[DATA LISTING Boundary: Start]

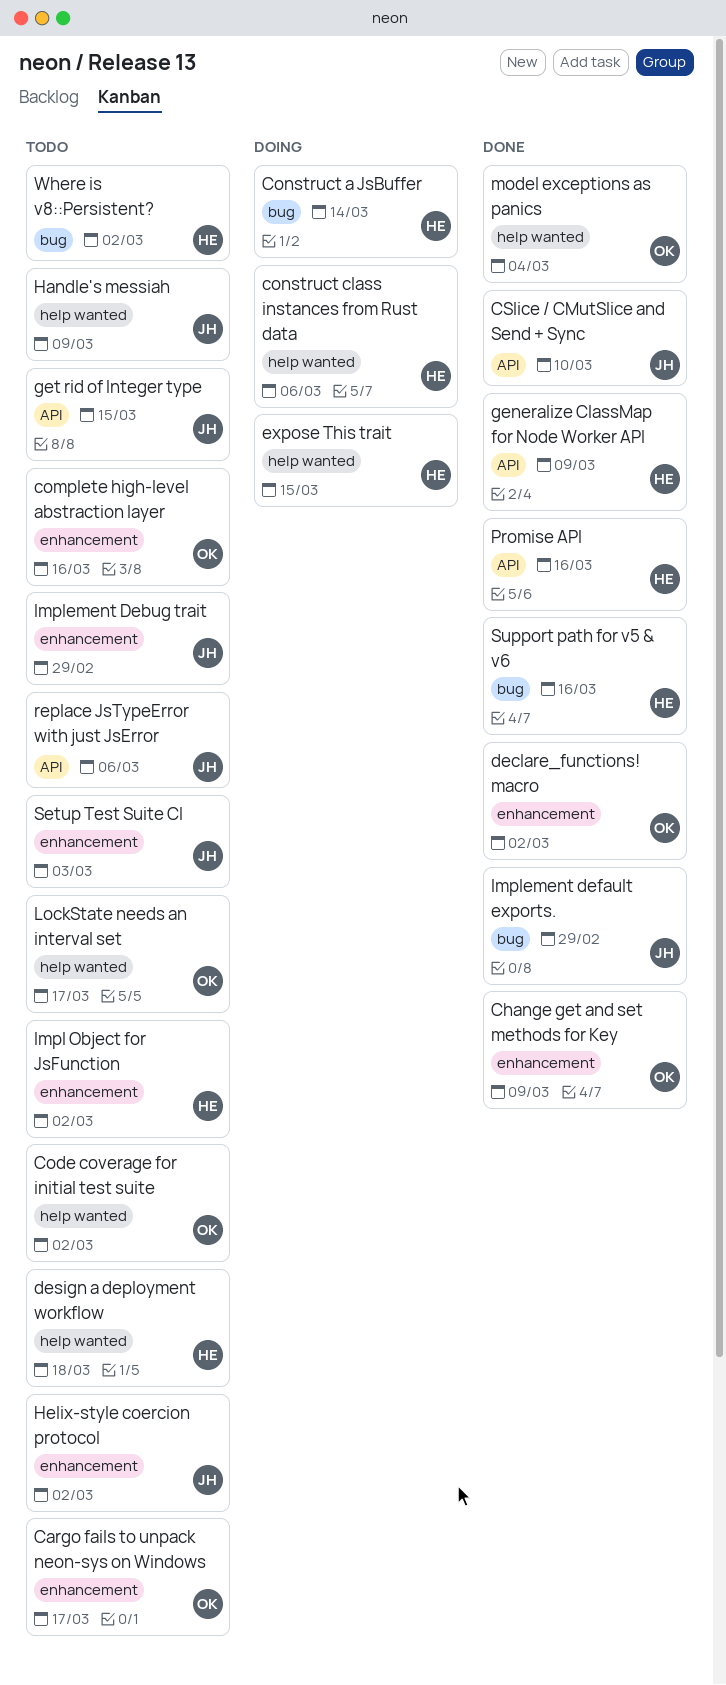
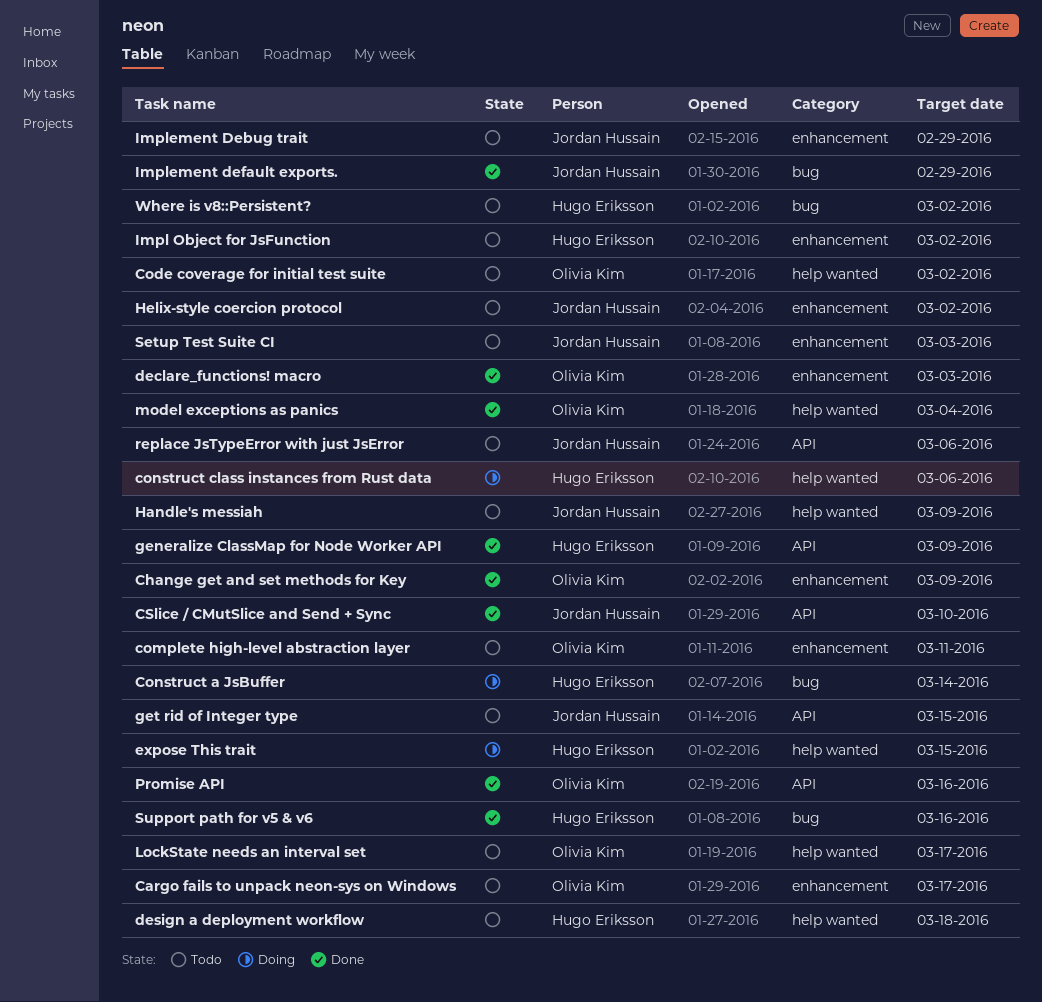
complete high-level abstraction layer, due: Mar 16 -> Mar 11
declare_functions! macro, due: Mar 2 -> Mar 3
Promise API, owner: Hugo Eriksson -> Olivia Kim

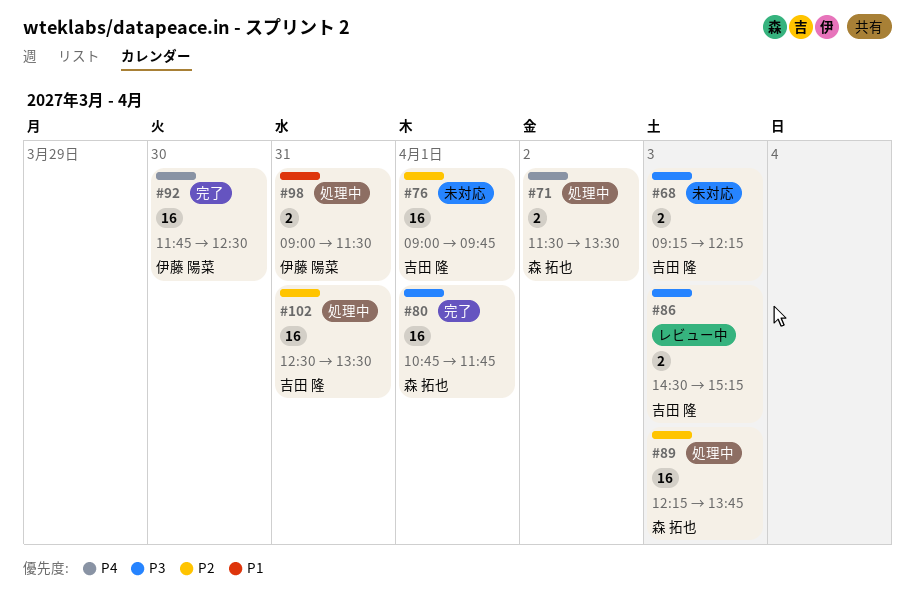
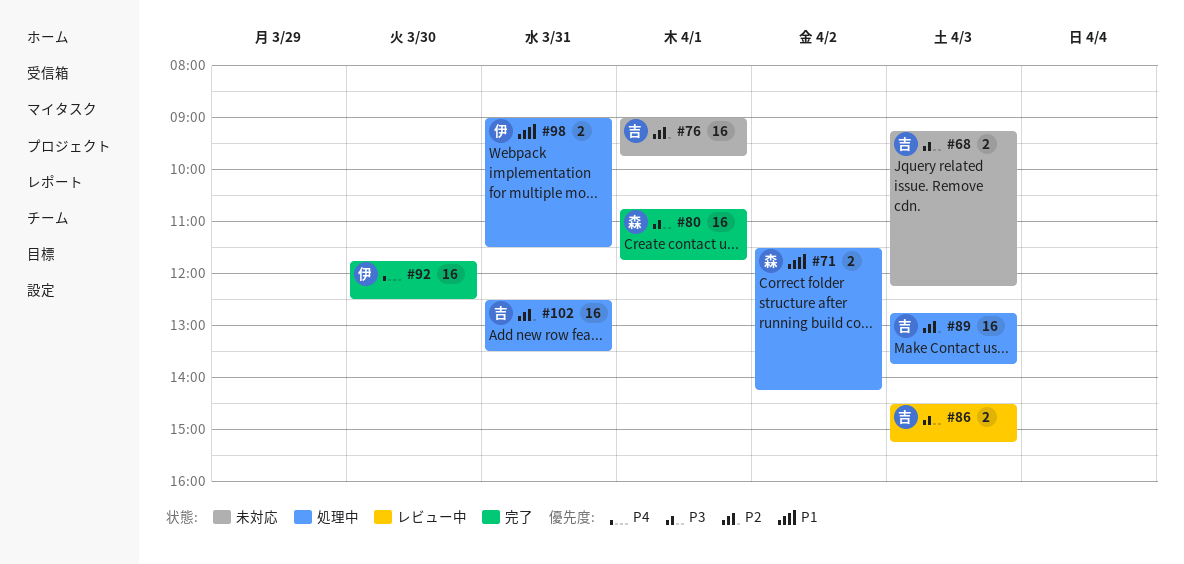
#71, priority: P4 -> P1
#71, ends: 13:30 -> 14:15
#89, owner: 森 拓也 -> 吉田 隆
#89, begins: 12:15 -> 12:45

[DATA LISTING Boundary: End]

*INSTRUCTION*.
Write down exactly the lines running from the line with "Promise API, owner: Hugo" through the end of the material, both ends included, and none of the pictures.

*OUTPUT OF THE EXERCISE*.
Promise API, owner: Hugo Eriksson -> Olivia Kim

#71, priority: P4 -> P1
#71, ends: 13:30 -> 14:15
#89, owner: 森 拓也 -> 吉田 隆
#89, begins: 12:15 -> 12:45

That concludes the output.